> [Provided text]:
Time complexity is linear, as at most ( last1 - first1 ) comparisons are performed. Space complexity is constant.

Example <ospace/osstd/examples/mismtch0.cpp>
#include <iostream>
#include <algorithm>

int n1[ 5 ] = { 1, 2, 3, 4, 5 };
int n2[ 5 ] = { 1, 2, 3, 4, 5 };
int n3[ 5 ] = { 1, 2, 3, 2, 1 };

void
main()
  {
  pair< int*, int* > result;

  result = mismatch( n1, n1 + 5, n2 );

  if ( result.first ==( n1 + 5 ) && result.second ==( n2 + 5 ) )
    cout << "n1 and n2 are the same\n";
  else
    cout << "Mismatch at offset: " << ( result.first - n1 ) << "\n";

  result = mismatch( n1, n1 + 5, n3 );

  if ( result.first ==( n1 + 5 ) && result.second ==( n3 + 5 ) )
    cout << "n1 and n3 are the same\n";
  else
    cout << "Mismatch at offset: " << ( result.first - n1 ) << "\n";
  }

n1 and n2 are the same
Mismatch at offset: 3
Example <ospace/osstd/examples/mismtch1.cpp>
#include <iostream>
#include <algorithm>
#include <utility>
#include <vector>

void
main()
  {
  vector< int > v1( 10 );
  vector< int > v2( v1.size() );
  for ( size_t i = 0; i < v1.size(); ++i )
    {
    v1[ i ] = i;
    v2[ i ] = i;
    }

  pair< vector< int >::iterator, vector< int >::iterator > result =
    mismatch
      (
      v1.begin(),
      v1.end(),
      v2.begin()
      );

  if ( result.first == v1.end() && result.second == v2.end() )

> [Requirement A]: Translate the sentence "Time complexity is linear, as at most ( last1 - first1 ) comparisons are performed." from the mismatch algorithm page into Spanish.
> [Requirement B]: In the mismatch algorithm page, what output does the first example print after comparing n1 with n3?
> [Requirement C]: Recast the paragraph beginning "Time complexity is linear" from the mismatch algorithm page as a short list.

> [Records supplied]:
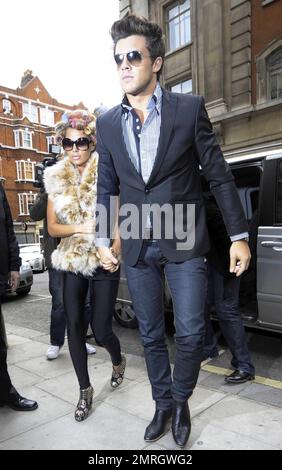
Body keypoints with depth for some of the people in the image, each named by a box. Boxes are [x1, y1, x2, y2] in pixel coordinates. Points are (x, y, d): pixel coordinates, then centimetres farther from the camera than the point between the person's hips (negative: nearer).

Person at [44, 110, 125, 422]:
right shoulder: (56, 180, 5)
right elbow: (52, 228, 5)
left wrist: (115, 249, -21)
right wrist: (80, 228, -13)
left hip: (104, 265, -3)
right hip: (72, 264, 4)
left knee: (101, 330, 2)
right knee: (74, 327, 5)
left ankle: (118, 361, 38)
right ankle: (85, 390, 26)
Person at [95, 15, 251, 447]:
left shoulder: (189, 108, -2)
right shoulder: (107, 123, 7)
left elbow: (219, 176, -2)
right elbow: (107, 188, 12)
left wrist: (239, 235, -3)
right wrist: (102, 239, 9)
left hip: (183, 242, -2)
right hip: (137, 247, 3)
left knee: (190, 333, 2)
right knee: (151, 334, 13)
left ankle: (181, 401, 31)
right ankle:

==

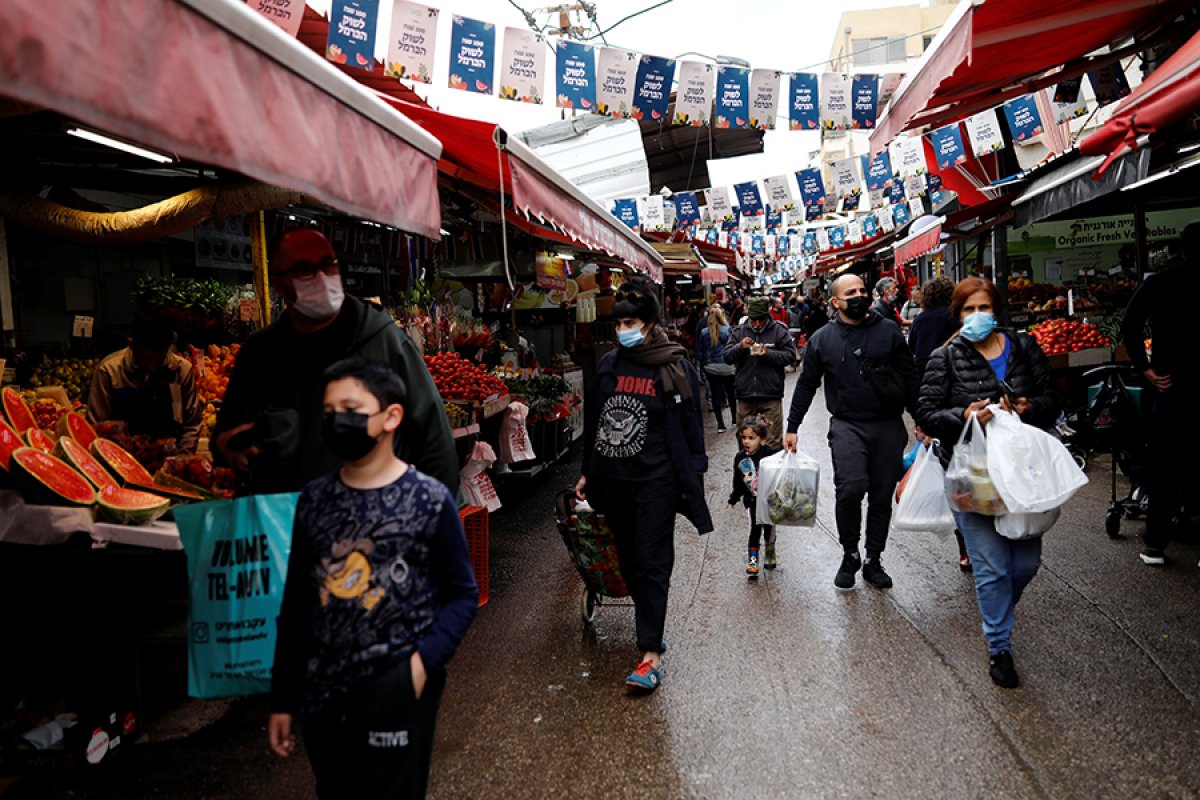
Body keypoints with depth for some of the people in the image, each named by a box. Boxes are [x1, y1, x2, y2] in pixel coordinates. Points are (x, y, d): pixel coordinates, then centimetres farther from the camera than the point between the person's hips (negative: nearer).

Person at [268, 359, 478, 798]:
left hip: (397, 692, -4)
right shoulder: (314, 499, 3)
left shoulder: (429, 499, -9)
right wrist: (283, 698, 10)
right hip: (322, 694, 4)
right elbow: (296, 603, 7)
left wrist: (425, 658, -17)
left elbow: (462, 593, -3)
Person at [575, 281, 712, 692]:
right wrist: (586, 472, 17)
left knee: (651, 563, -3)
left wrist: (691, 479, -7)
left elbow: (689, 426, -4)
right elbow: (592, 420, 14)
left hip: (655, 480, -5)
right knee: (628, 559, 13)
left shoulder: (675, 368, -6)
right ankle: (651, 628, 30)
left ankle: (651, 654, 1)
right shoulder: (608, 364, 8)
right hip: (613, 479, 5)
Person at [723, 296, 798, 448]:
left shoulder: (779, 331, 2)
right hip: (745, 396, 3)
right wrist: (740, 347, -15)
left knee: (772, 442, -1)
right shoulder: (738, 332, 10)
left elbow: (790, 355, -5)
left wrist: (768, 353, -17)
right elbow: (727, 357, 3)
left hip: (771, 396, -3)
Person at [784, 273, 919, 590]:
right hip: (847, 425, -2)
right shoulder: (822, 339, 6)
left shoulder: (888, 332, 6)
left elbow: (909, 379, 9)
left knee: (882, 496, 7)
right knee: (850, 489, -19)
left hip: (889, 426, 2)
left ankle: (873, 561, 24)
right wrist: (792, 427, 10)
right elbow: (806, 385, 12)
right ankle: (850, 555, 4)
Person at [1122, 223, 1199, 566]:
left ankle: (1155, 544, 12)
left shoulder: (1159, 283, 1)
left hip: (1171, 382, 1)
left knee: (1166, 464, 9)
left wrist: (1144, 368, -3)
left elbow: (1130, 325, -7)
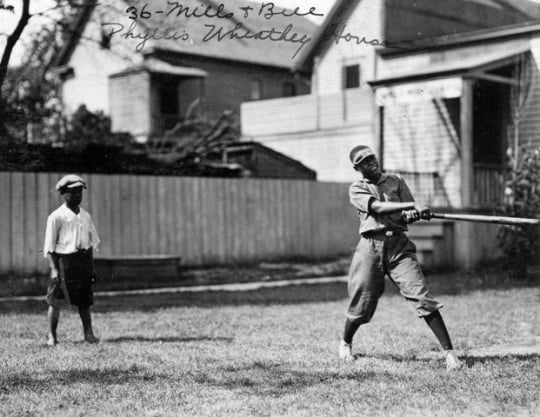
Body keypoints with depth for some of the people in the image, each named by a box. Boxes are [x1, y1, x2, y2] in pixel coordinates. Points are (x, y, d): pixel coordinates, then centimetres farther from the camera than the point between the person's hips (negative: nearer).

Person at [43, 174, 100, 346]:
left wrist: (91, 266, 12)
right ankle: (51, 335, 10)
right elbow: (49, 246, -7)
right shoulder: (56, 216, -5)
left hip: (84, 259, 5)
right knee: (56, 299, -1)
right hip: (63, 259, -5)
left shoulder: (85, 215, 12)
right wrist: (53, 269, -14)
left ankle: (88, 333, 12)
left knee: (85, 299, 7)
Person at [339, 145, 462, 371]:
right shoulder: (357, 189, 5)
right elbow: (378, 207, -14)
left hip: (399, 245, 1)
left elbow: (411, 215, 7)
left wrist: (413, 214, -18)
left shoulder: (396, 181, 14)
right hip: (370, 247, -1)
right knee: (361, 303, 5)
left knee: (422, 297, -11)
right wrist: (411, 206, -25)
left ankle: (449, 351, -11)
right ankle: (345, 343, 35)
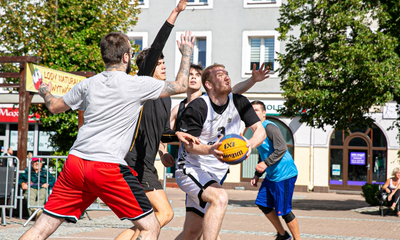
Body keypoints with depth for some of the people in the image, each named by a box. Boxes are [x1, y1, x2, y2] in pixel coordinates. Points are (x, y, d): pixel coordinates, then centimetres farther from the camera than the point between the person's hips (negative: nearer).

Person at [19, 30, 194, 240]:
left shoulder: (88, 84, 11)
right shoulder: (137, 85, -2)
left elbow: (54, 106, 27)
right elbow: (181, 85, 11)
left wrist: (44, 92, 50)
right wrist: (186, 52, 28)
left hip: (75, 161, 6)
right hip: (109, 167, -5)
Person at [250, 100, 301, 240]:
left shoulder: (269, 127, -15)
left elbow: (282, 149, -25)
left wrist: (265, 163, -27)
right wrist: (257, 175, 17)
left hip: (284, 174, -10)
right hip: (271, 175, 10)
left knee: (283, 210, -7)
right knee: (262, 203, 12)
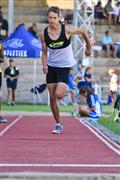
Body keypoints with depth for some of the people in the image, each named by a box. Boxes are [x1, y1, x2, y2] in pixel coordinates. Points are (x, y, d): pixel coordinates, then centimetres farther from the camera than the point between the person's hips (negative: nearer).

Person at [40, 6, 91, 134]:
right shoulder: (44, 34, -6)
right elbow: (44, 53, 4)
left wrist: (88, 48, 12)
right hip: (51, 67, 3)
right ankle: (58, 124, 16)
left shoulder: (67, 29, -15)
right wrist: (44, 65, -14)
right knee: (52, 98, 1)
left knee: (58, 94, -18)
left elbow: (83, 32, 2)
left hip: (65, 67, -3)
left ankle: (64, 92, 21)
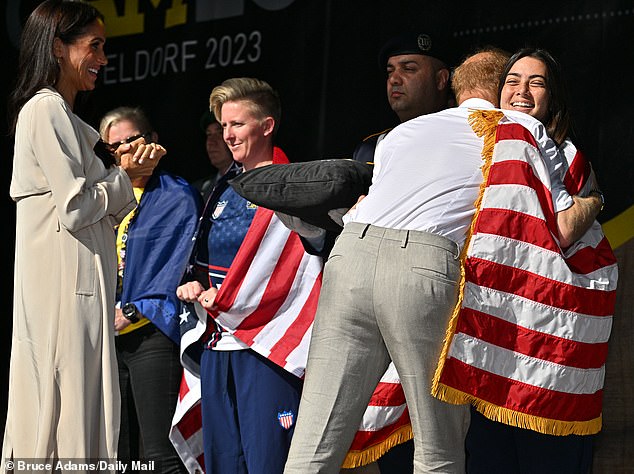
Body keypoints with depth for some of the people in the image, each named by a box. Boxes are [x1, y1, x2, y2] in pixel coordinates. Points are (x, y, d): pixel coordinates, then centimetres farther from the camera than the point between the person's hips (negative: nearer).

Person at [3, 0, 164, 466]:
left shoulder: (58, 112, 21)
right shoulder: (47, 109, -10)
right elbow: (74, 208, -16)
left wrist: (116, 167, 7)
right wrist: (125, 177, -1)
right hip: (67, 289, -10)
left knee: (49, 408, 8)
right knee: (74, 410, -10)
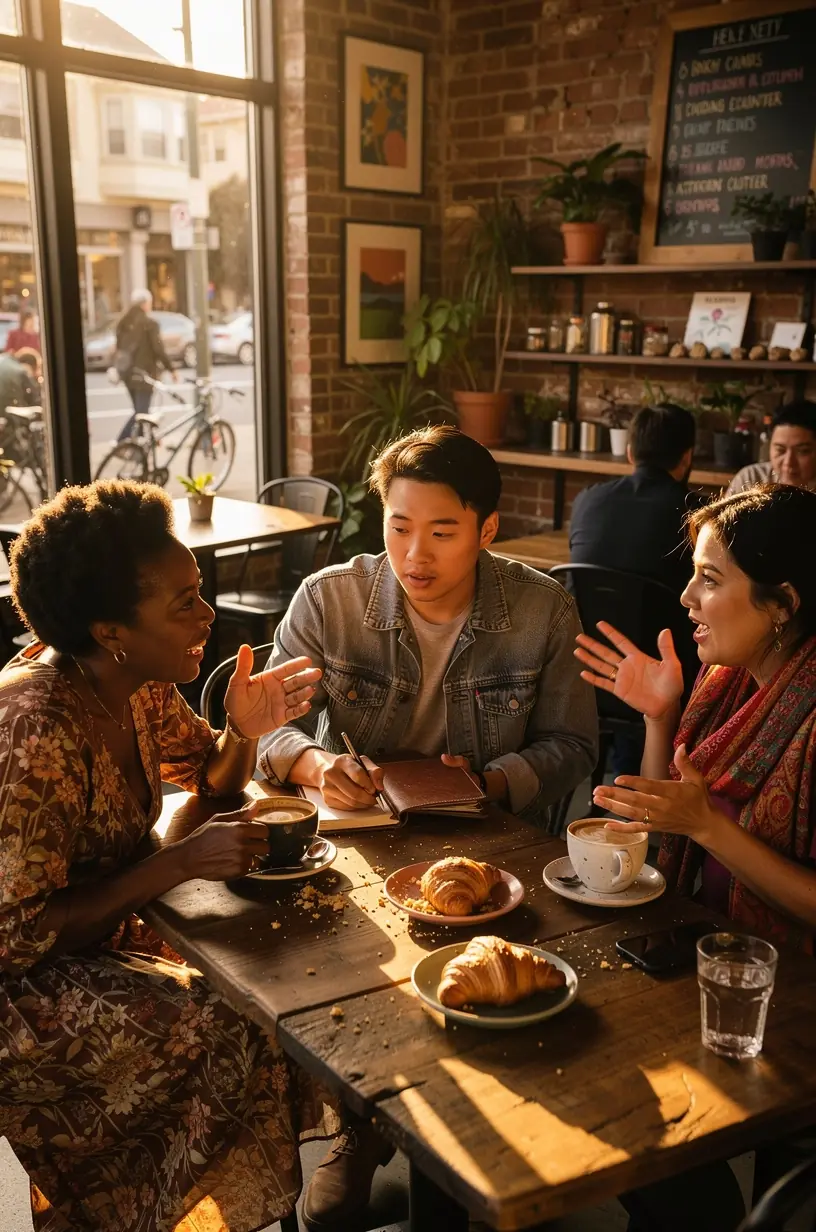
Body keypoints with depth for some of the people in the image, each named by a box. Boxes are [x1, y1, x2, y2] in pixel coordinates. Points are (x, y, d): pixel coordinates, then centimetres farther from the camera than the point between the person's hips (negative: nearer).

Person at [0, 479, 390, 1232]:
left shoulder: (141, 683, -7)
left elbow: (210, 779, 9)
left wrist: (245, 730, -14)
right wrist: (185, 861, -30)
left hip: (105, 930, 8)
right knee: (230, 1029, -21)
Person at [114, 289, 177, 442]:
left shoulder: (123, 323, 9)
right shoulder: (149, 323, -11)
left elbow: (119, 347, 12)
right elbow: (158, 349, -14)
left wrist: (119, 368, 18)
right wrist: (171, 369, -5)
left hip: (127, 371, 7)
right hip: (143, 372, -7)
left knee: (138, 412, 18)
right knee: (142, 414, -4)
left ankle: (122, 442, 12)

> [Written reply A]: La complejidad temporal es lineal, ya que se realizan como máximo ( last1 - first1 ) comparaciones.

> [Written reply B]: Mismatch at offset: 3

> [Written reply C]:
- Time complexity: linear, with at most ( last1 - first1 ) comparisons
- Space complexity: constant